You are viewing a plain text version of this content. The canonical link for it is here.
Posted to user@phoenix.apache.org by Lew Jackman <le...@netzero.net> on 2017/07/27 20:36:19 UTC

Full Scan - is it really?

I am joining two tables by using only a key fields in two tables.
(if this were straight hbase, I know I would code with some range scans)
There are many billions of rows in each table.
I am trying to understand the explain plan as I am having difficulties with query 
failures under various load testing scenarios.
When used in sqlline, the query for which I am posting the plan  can take 6-30 seconds.

Below is my explain plan.

CLIENT 173251-CHUNK 87628582101 ROWS 53384270894992 BYTES PARALLEL 1-WAY ROUND ROBIN FULL 
SCAN OVER CLICKS                                                         
     SERVER FILTER BY FIRST KEY ONLY                                                      
                                                                                    
     PARALLEL INNER-JOIN TABLE 0 (SKIP MERGE)                                             
                                                                                    
         CLIENT 5181-CHUNK 14470353216 ROWS 1562798147328 BYTES PARALLEL 256-WAY ROUND ROBIN SKIP SCAN ON 25600 KEYS OVER PRODUCT [0,'020lj7'] - [255,'z4l777']   
             SERVER FILTER BY FIRST KEY ONLY                                              
                                                                                    
     DYNAMIC SERVER FILTER BY CLICKS.SHA_KEY IN (PRODUCT.SHA_KEY)   

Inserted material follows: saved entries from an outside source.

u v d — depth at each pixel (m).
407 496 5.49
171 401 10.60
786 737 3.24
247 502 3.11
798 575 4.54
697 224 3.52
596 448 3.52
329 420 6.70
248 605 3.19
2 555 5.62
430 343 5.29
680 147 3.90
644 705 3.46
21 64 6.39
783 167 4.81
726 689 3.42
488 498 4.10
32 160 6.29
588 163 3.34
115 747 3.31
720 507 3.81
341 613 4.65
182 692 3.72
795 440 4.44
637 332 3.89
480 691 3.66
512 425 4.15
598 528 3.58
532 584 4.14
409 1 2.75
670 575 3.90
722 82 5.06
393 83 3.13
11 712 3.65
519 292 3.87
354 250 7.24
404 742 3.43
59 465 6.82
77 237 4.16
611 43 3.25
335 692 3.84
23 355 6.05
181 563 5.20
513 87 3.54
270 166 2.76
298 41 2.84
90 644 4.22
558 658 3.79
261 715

Question: Does " FULL SCAN " truly mean full scan?

I do know that running the hbase map reduce RowCounter to perform a row count, which 
truly is a full scan, can take over 30 minutes. So I am very confused about - when is a 
FULL SCAN really a full scan?

Thanks for any insight.

____________________________________________________________
Actress Maggie Q Shocks With Her Solution To Tummy Troubles
ActivatedYou
http://thirdpartyoffers.netzero.net/TGL3231/597a4efb256f54efb5d0cst02vuc

Re: Full Scan - is it really?

Posted by James Taylor <ja...@apache.org>.
I agree - the explain plan is confusing. Would be good to capture fixing
that in a JIRA. Would you mind sharing your DDL and queries too?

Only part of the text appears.